Page-level text extractions
++++++++

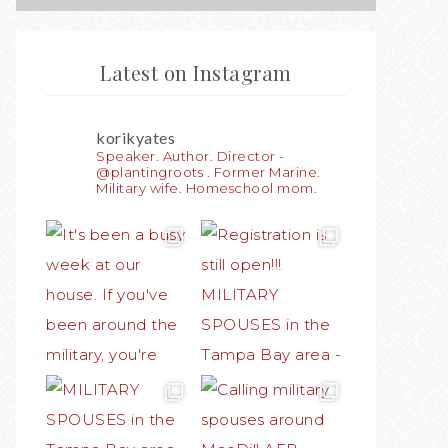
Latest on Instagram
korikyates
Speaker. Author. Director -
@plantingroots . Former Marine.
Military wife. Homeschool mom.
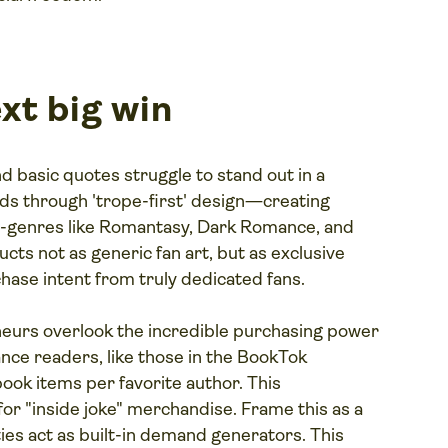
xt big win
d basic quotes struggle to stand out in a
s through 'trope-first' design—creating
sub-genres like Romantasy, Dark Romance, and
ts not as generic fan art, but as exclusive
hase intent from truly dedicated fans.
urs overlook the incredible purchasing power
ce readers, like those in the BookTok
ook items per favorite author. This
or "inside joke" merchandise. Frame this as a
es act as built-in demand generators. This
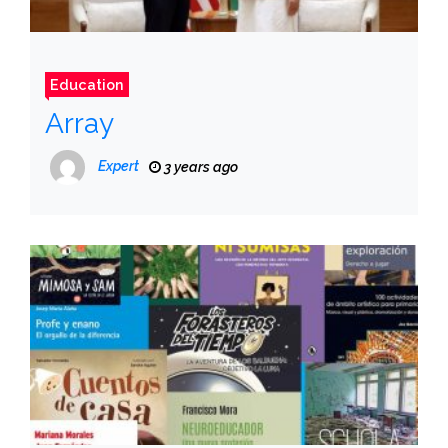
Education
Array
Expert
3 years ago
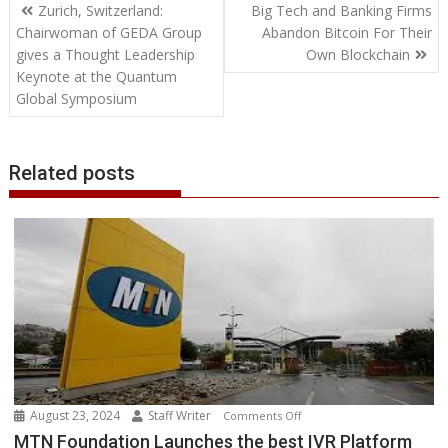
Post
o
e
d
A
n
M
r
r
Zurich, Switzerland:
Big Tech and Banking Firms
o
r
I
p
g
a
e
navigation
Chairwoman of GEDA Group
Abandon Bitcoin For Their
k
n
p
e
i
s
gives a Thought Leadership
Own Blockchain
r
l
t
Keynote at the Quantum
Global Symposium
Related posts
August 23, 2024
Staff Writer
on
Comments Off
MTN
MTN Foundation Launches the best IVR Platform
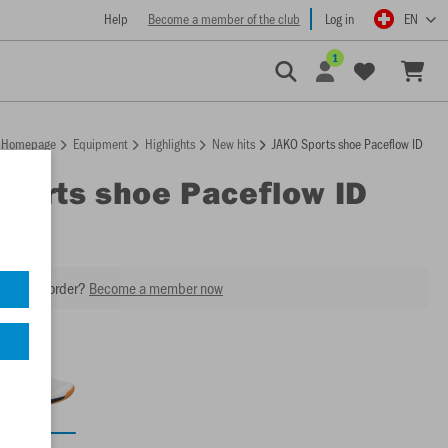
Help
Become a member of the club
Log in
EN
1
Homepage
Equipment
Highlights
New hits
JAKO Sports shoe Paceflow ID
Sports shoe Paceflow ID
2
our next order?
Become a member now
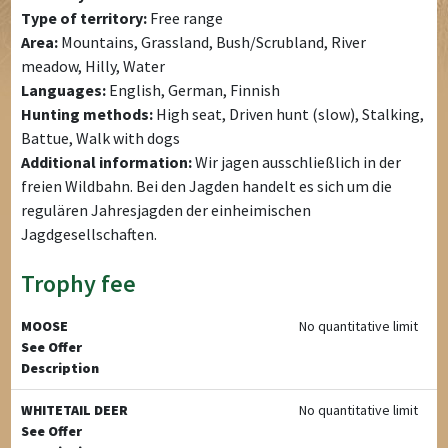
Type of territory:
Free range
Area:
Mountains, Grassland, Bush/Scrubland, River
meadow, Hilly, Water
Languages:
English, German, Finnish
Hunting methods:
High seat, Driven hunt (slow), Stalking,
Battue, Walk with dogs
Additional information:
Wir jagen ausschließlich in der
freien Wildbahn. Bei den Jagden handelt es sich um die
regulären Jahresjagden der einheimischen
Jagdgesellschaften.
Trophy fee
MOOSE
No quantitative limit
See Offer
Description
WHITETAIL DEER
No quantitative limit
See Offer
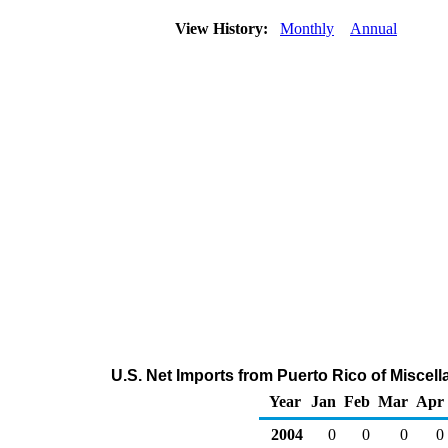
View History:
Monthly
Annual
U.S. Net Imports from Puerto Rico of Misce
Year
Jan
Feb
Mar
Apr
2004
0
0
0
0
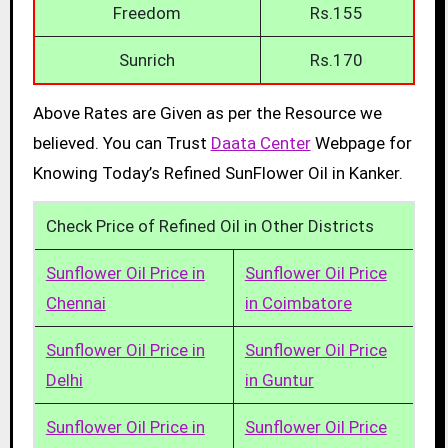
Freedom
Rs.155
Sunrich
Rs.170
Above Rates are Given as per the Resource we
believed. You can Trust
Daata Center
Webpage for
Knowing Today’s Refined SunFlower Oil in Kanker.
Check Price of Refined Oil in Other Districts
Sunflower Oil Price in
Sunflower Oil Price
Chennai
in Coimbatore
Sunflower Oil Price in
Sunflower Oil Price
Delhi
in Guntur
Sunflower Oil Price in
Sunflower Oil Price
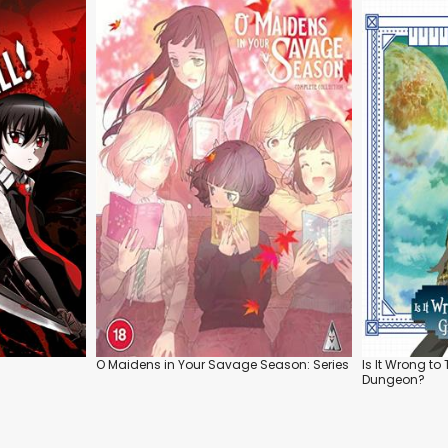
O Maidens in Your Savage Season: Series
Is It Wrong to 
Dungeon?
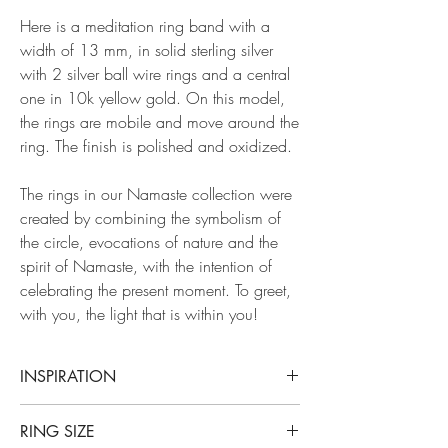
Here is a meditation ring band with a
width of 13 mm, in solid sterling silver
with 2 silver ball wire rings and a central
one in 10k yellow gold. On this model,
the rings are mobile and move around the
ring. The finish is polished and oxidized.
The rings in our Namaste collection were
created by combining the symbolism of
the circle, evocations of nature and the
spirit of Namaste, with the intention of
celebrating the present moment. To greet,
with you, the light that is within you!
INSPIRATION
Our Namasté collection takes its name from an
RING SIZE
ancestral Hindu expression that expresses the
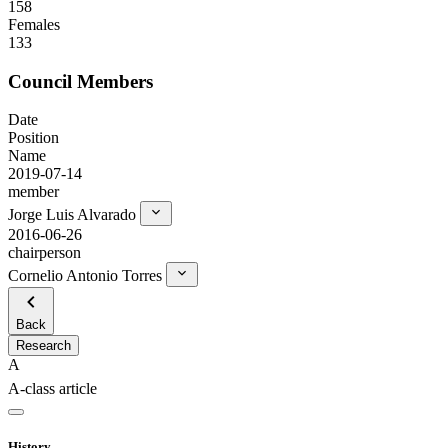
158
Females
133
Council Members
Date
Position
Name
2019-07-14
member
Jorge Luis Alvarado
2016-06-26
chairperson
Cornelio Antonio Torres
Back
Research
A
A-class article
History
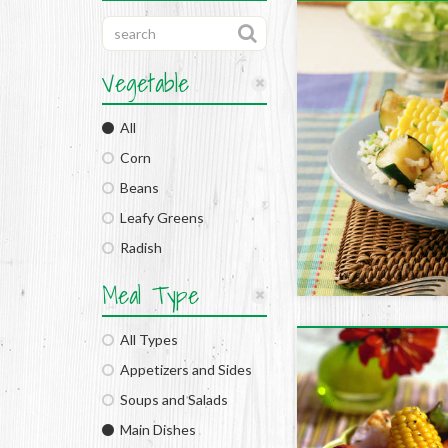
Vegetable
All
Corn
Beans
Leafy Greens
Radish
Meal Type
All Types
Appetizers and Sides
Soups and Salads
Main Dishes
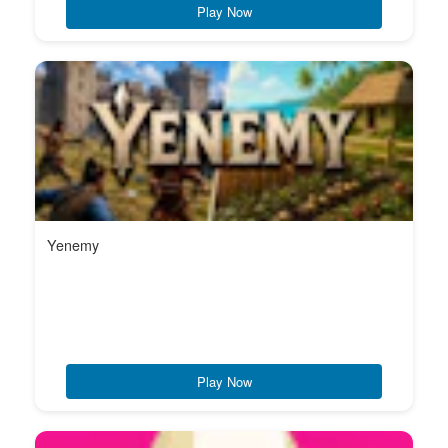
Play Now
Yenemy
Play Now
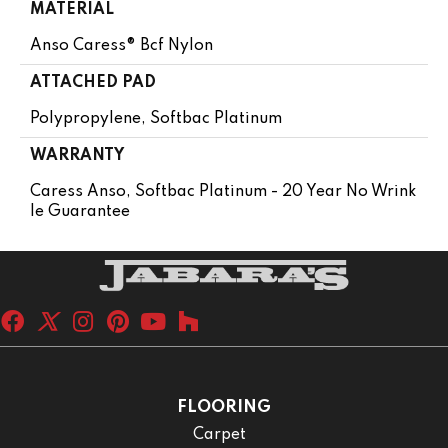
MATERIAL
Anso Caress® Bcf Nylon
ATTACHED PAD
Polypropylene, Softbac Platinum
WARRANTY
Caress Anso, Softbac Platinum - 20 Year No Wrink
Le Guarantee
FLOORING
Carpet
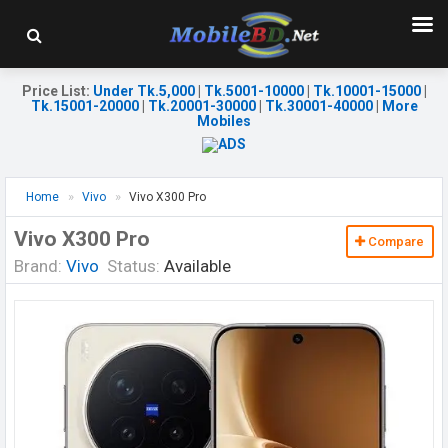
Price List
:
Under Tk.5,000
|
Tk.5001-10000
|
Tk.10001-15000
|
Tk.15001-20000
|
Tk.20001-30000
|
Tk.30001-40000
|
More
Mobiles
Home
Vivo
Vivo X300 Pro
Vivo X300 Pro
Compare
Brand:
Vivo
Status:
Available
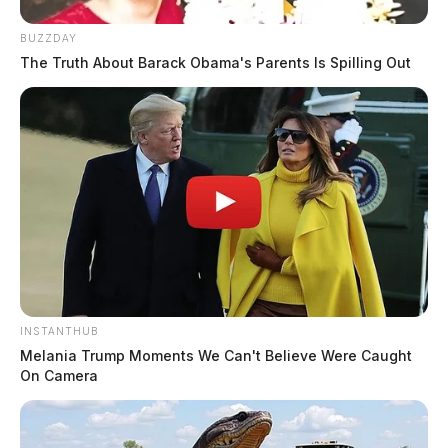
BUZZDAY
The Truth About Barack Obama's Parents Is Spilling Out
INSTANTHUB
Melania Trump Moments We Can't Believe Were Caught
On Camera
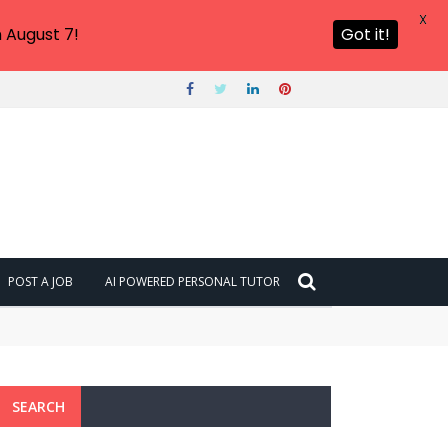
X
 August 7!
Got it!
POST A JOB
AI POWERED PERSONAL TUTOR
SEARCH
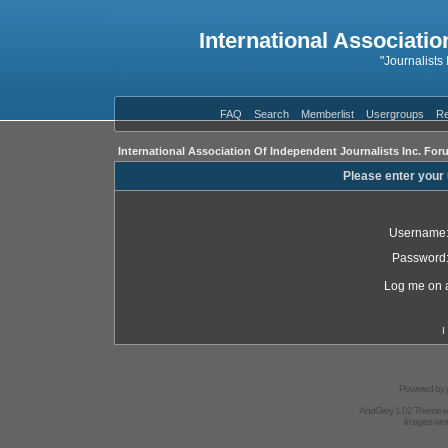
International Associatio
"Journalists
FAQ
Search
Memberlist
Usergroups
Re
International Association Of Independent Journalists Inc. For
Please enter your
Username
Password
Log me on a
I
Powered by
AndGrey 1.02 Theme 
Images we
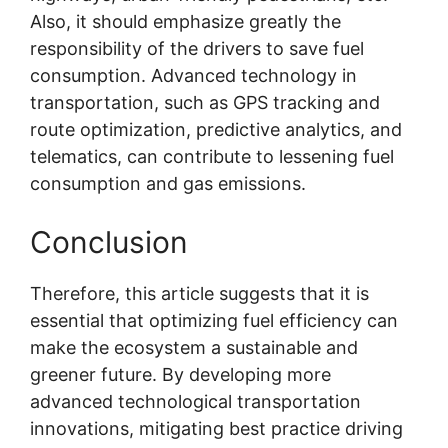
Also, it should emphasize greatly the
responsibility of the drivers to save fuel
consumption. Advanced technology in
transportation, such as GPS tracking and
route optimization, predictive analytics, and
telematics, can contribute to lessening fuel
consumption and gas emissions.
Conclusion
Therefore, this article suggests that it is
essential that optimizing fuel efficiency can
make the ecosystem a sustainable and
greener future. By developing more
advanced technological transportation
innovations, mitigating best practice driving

++++++++

From the first record above to the last, output each one exactly and omit the pictures.

Latest on Instagram
korikyates
Speaker. Author. Director -
@plantingroots . Former Marine.
Military wife. Homeschool mom.
xt big win
d basic quotes struggle to stand out in a
s through 'trope-first' design—creating
sub-genres like Romantasy, Dark Romance, and
ts not as generic fan art, but as exclusive
hase intent from truly dedicated fans.
urs overlook the incredible purchasing power
ce readers, like those in the BookTok
ook items per favorite author. This
or "inside joke" merchandise. Frame this as a
es act as built-in demand generators. This
Education
Array
Expert
3 years ago
Post
o
e
d
A
n
M
r
r
Zurich, Switzerland:
Big Tech and Banking Firms
o
r
I
p
g
a
e
navigation
Chairwoman of GEDA Group
Abandon Bitcoin For Their
k
n
p
e
i
s
gives a Thought Leadership
Own Blockchain
r
l
t
Keynote at the Quantum
Global Symposium
Related posts
August 23, 2024
Staff Writer
on
Comments Off
MTN
MTN Foundation Launches the best IVR Platform
Help
Become a member of the club
Log in
EN
1
Homepage
Equipment
Highlights
New hits
JAKO Sports shoe Paceflow ID
Sports shoe Paceflow ID
2
our next order?
Become a member now
Type of territory:
Free range
Area:
Mountains, Grassland, Bush/Scrubland, River
meadow, Hilly, Water
Languages:
English, German, Finnish
Hunting methods:
High seat, Driven hunt (slow), Stalking,
Battue, Walk with dogs
Additional information:
Wir jagen ausschließlich in der
freien Wildbahn. Bei den Jagden handelt es sich um die
regulären Jahresjagden der einheimischen
Jagdgesellschaften.
Trophy fee
MOOSE
No quantitative limit
See Offer
Description
WHITETAIL DEER
No quantitative limit
See Offer
View History:
Monthly
Annual
U.S. Net Imports from Puerto Rico of Misce
Year
Jan
Feb
Mar
Apr
2004
0
0
0
0
Freedom
Rs.155
Sunrich
Rs.170
Above Rates are Given as per the Resource we
believed. You can Trust
Daata Center
Webpage for
Knowing Today’s Refined SunFlower Oil in Kanker.
Check Price of Refined Oil in Other Districts
Sunflower Oil Price in
Sunflower Oil Price
Chennai
in Coimbatore
Sunflower Oil Price in
Sunflower Oil Price
Delhi
in Guntur
Sunflower Oil Price in
Sunflower Oil Price
O Maidens in Your Savage Season: Series
Is It Wrong to 
Dungeon?
Here is a meditation ring band with a
width of 13 mm, in solid sterling silver
with 2 silver ball wire rings and a central
one in 10k yellow gold. On this model,
the rings are mobile and move around the
ring. The finish is polished and oxidized.
The rings in our Namaste collection were
created by combining the symbolism of
the circle, evocations of nature and the
spirit of Namaste, with the intention of
celebrating the present moment. To greet,
with you, the light that is within you!
INSPIRATION
Our Namasté collection takes its name from an
RING SIZE
ancestral Hindu expression that expresses the
158
Females
133
Council Members
Date
Position
Name
2019-07-14
member
Jorge Luis Alvarado
2016-06-26
chairperson
Cornelio Antonio Torres
Back
Research
A
A-class article
History
Vegetable
All
Corn
Beans
Leafy Greens
Radish
Meal Type
All Types
Appetizers and Sides
Soups and Salads
Main Dishes
Play Now
Yenemy
Play Now
MATERIAL
Anso Caress® Bcf Nylon
ATTACHED PAD
Polypropylene, Softbac Platinum
WARRANTY
Caress Anso, Softbac Platinum - 20 Year No Wrink
Le Guarantee
FLOORING
Carpet
Price List
:
Under Tk.5,000
|
Tk.5001-10000
|
Tk.10001-15000
|
Tk.15001-20000
|
Tk.20001-30000
|
Tk.30001-40000
|
More
Mobiles
Home
Vivo
Vivo X300 Pro
Vivo X300 Pro
Compare
Brand:
Vivo
Status:
Available
BUZZDAY
The Truth About Barack Obama's Parents Is Spilling Out
INSTANTHUB
Melania Trump Moments We Can't Believe Were Caught
On Camera
X
 August 7!
Got it!
POST A JOB
AI POWERED PERSONAL TUTOR
SEARCH
International Associatio
"Journalists
FAQ
Search
Memberlist
Usergroups
Re
International Association Of Independent Journalists Inc. For
Please enter your
Username
Password
Log me on a
I
Powered by
AndGrey 1.02 Theme 
Images we
Also, it should emphasize greatly the
responsibility of the drivers to save fuel
consumption. Advanced technology in
transportation, such as GPS tracking and
route optimization, predictive analytics, and
telematics, can contribute to lessening fuel
consumption and gas emissions.
Conclusion
Therefore, this article suggests that it is
essential that optimizing fuel efficiency can
make the ecosystem a sustainable and
greener future. By developing more
advanced technological transportation
innovations, mitigating best practice driving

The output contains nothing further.